Unbroken heroes can carry a story as well as broken ones. They can confront the same danger, conflict, and obstacles. What differs is how they handle those things. A protagonist from a happy, or at least functional, background is already out of her comfort zone when she’s unexpectedly faced with a crisis or put into dangerous circumstances. Instant drama. A character from a dysfunctional background is used to trauma, expects conflict, approaches the world from the assumption that rotten things are more likely to happen as not and life kind of sucks. They’ve developed survival skills to get them this far, survival skills they can call on to help them through the next trauma, which doesn’t come as much of a surprise in their hyper-vigilant existence. But a character who’s never experienced adversity, never had to learn to cope? Someone who, like the subject of the Mighty, Might Bosstones’ “The Impression That I Get,” has “never been tested”? They have no survival skill set to fall back on, no ingrained coping mechanisms. The “untested” hero faces a steep learning curve in the “deal with it or die” game. How would someone who led a charmed life cope when that charm wears off? What does someone do when their basic assumptions–that life works out the way you want it to, that the world and people in it are basically good, that terrible things only happen to nonspecific “others”–prove wrong?
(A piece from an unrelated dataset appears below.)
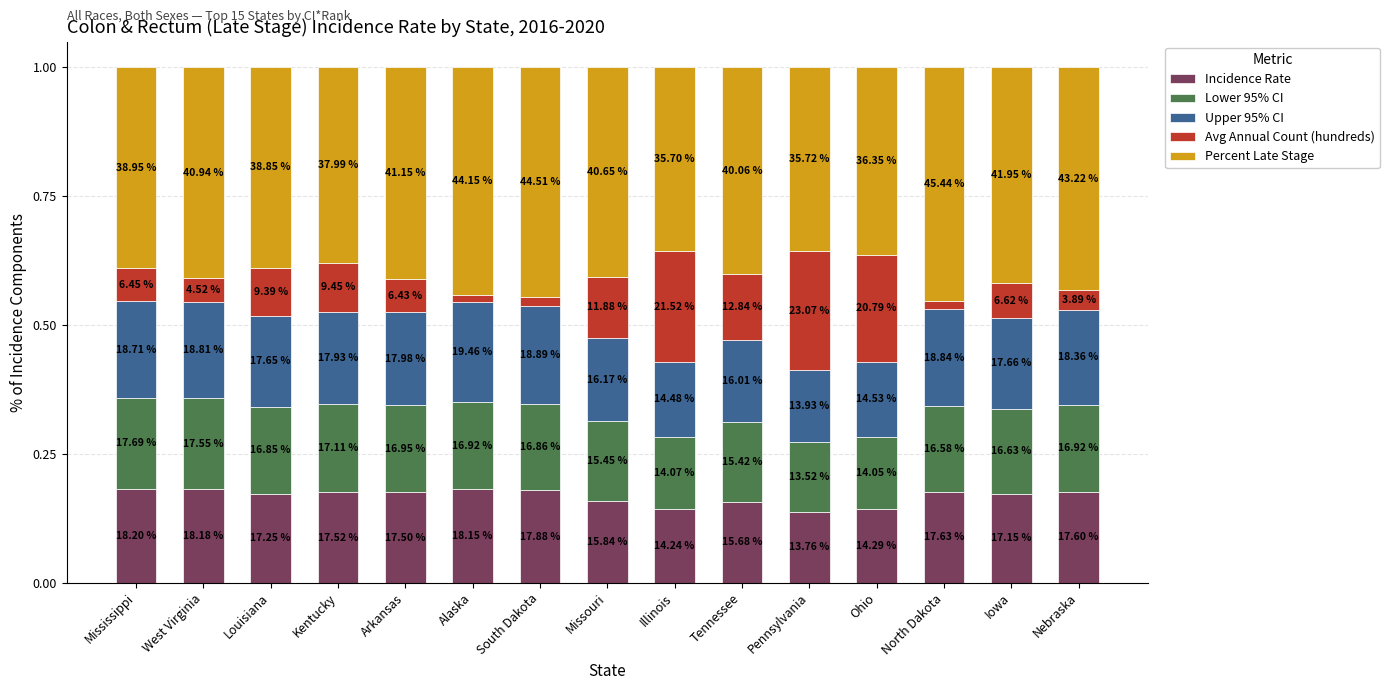

What is the sum of the Percent Late Stage values at West Virginia and South Dakota?

0.9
When life which seemed so pleasant and harmless rears up without warning and smacks them upside the head? Then kicks them in the teeth? Do they crumple, unable to dip into their reserves and find a way to fight back? Do they rail against the injustice about to crush them, angry that they did all the right things and got sucker punched anyway? Lose faith because they didn’t get what they thought they deserved? Or do they rise to the challenge? Show their resilience? Draw on strengths they didn’t know they possessed–or borrow strength from others–and overcome the obstacles? How do they change, knowing the world isn’t really the warm, safe place they once believed it to be?

Which side of the dysfunction junction do you fall on? The more problems the better? Enough with the traumatic backstory already? Somewhere in the middle? No preference as long as it’s a well-drawn character involved in a gripping plot?